Когда приступили к жаркому, Оже, приподняв голову, прислушался.

Ретиф тоже прислушался, хотя при этом побледнел.

— Да что с вами, дорогой тесть? — спросил Оже.

— Ничего! — ответил писатель, быстро подливая вина зятю; при этом его рука так дрожала, что больше чем полстакана пролилось на скатерть.

— Ну и ну! — громко засмеялся Оже. — Я сегодня вас совсем не узнаю, папаша Ретиф! Уж не новый ли роман вы обдумываете?

— Да, зять мой, именно! — воскликнул Ретиф.

— Вот как!

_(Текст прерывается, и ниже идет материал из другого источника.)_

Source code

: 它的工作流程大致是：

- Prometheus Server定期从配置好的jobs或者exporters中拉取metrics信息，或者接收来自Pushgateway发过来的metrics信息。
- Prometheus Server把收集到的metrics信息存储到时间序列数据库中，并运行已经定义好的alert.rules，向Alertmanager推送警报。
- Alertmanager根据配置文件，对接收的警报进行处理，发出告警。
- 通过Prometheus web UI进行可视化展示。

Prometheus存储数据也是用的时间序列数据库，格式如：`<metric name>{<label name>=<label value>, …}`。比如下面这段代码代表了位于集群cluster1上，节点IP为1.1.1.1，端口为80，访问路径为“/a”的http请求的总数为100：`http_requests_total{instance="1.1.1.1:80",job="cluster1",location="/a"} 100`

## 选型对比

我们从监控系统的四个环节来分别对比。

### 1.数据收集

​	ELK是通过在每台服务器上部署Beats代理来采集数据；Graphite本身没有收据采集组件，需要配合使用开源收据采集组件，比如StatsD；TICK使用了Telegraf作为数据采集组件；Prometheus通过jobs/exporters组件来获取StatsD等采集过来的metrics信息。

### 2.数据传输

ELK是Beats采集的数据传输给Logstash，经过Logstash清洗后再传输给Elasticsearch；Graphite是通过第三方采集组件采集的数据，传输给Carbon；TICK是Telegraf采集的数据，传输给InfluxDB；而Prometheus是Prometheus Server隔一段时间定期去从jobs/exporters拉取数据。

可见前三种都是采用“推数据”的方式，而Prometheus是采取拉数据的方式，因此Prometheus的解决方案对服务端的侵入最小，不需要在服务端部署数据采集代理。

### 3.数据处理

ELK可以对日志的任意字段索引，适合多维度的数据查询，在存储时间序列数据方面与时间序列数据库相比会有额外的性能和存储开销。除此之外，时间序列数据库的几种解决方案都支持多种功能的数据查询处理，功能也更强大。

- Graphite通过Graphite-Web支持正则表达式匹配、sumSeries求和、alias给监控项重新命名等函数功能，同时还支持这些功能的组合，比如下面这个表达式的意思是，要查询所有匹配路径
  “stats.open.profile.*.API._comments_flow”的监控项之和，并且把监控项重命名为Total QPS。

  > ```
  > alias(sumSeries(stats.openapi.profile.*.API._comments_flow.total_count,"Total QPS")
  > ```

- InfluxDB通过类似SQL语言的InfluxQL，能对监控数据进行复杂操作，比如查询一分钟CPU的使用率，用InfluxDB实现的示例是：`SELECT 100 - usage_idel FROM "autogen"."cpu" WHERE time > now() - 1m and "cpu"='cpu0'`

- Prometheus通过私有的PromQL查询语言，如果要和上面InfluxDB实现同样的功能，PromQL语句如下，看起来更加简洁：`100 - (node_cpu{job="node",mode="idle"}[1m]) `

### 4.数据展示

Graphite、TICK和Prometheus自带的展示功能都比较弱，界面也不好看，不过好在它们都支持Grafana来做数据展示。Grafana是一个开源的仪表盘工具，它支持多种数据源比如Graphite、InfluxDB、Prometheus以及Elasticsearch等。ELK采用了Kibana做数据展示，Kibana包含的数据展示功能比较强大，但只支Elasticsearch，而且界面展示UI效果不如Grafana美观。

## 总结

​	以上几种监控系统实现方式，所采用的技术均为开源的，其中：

Ну что ж, расскажите мне, о чем он.

— С удовольствием, дорогой мой Оже.

— Там есть любовь?

— Разумеется!.. А вам нравятся романы о любви?

— Да, но о любви добродетельной, — ответил Оже. — Ведь ваши книги, дорогой господин Ретиф, иногда бывают, хе-хе, не совсем пристойными.

— Да? Вы так считаете?

— Конечно.

— Значит, вы предпочитаете добродетель?

— Разумеется, черт возьми!

— Хорошо, — сказал Ретиф, — сейчас я вам расскажу про мой новый роман.

— Я слушаю.

— И он вам понравится, ибо преступление в нем карается, а добродетель вознаграждена.

— Отлично!

И Оже, который начал уже ощущать, как хорошо он выпил и славно поел, поудобнее облокотился на стол, чтобы выслушать рассказ тестя.

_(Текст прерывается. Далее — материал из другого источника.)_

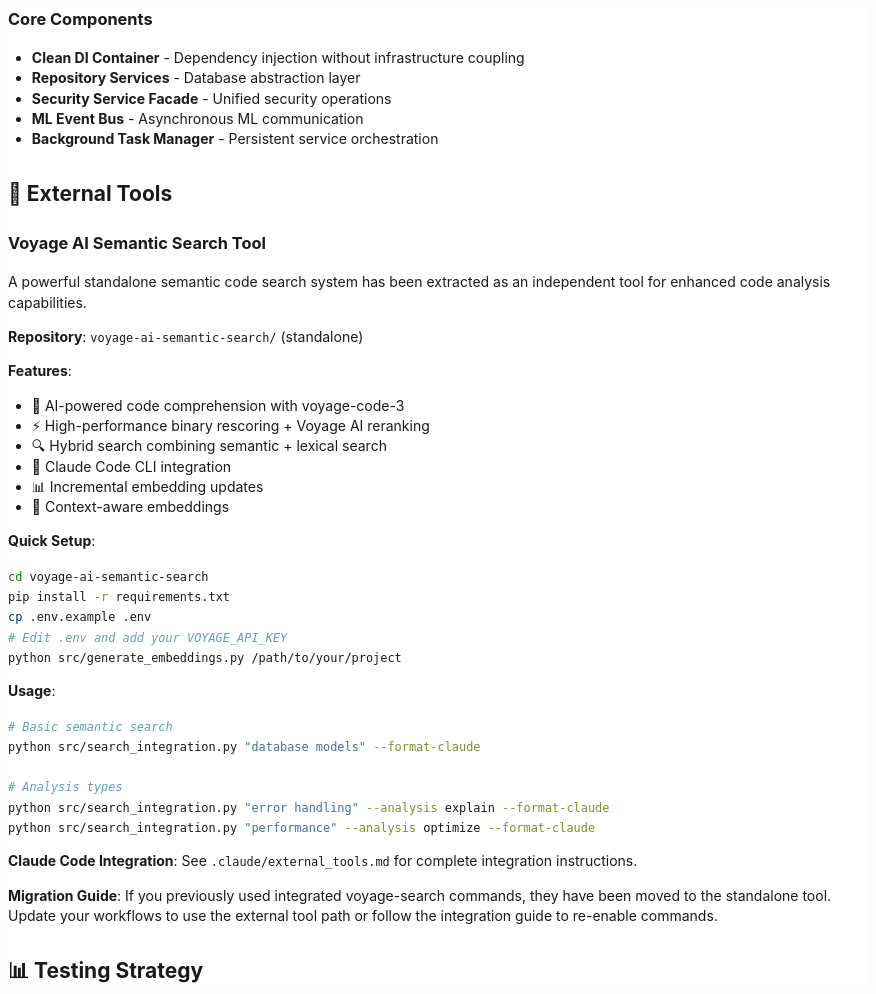 ### Core Components

- **Clean DI Container** - Dependency injection without infrastructure coupling
- **Repository Services** - Database abstraction layer
- **Security Service Facade** - Unified security operations
- **ML Event Bus** - Asynchronous ML communication
- **Background Task Manager** - Persistent service orchestration

## 🔧 External Tools

### Voyage AI Semantic Search Tool

A powerful standalone semantic code search system has been extracted as an independent tool for enhanced code analysis capabilities.

**Repository**: `voyage-ai-semantic-search/` (standalone)

**Features**:
- 🧠 AI-powered code comprehension with voyage-code-3
- ⚡ High-performance binary rescoring + Voyage AI reranking
- 🔍 Hybrid search combining semantic + lexical search
- 🤖 Claude Code CLI integration
- 📊 Incremental embedding updates
- 🎯 Context-aware embeddings

**Quick Setup**:
```bash
cd voyage-ai-semantic-search
pip install -r requirements.txt
cp .env.example .env
# Edit .env and add your VOYAGE_API_KEY
python src/generate_embeddings.py /path/to/your/project
```

**Usage**:
```bash
# Basic semantic search
python src/search_integration.py "database models" --format-claude

# Analysis types
python src/search_integration.py "error handling" --analysis explain --format-claude
python src/search_integration.py "performance" --analysis optimize --format-claude
```

**Claude Code Integration**:
See `.claude/external_tools.md` for complete integration instructions.

**Migration Guide**:
If you previously used integrated voyage-search commands, they have been moved to the standalone tool. Update your workflows to use the external tool path or follow the integration guide to re-enable commands.

## 📊 Testing Strategy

Но, к сожалению, в эту секунду за дверью, на лестничной площадке, послышался тяжелый, громкий топот.

— Что это? — спросил Оже.

— Что? — повторил Ретиф.

— Но что там?

Дверь распахнулась, и в комнату ворвались четверо солдат стражи, тогда как два пристава, словно ужи, проскользнули между ними и встали в дверях.

Оже, бледный и растерянный, посмотрел на тестя, сидевшего за столом, и пробормотал:

— Что все это значит?

— Кто из вас Оже? — спросил один из приставов; он задал вопрос из чистой вежливости, ибо этот человек с водруженными на остром носу очками явно знал, с кем имеет дело.

— К счастью, не я! — воскликнул Ретиф, быстро поднявшись из-за стола и встав под защиту часовых.

— Это я, — не без апломба ответил Оже.

— Вы обвиняетесь в убийстве девицы Инженю Ретиф, в замужестве Оже! — подойдя к нему, объявил пристав.

— Я? — вскричал убийца, невольно отступая назад.

— Да, черт возьми, вы!

— О! Кто вам мог это сказать? — воскликнул Оже, поднимая руки к небу.

— Нам это сказала ваша жена.

— Моя жена?

— По крайней мере, если не сказала, то написала.

— Она написала?

— Посмотрите вот это, — предложил пристав, протягивая негодяю письмо.

— Это почерк Инженю! — вскричал ошеломленный Оже. — Что это значит?

— Сударь, сейчас я прочту вам это письмо, — с пугающей вежливостью сказал пристав, — но, поскольку у вас дрожат колени, потрудитесь сесть.

Оже решил бросить вызов приставу и продолжал стоять.

Тогда пристав вслух прочел следующий документ:

«Я, Инженю Ретиф де ла Бретон, сим заявляю, что мой муж Оже нанес мне смертельный удар ножом в день поджога и разграбления дома Ревельона в той части дома, что называется кассой; в качестве доказательства я могу показать полученную рану и представить спасшего меня свидетеля…»

— Неправда! Ложь! Клевета! — кричал Оже. — Где Инженю? Раз она меня обвиняет, нам должны устроить очную ставку! Где она? Где?

— Я продолжаю, — заметил неумолимый пристав. — Слушайте, сударь: отрицать вы будете потом, если у вас хватит на это мужества.

«И кроме того, я свидетельствую, что мой муж хотел, убив меня, отомстить мне за то, что я застала его на месте преступления — за кражей денег. Инженю Ретиф де ла Бретон, в замужестве Оже».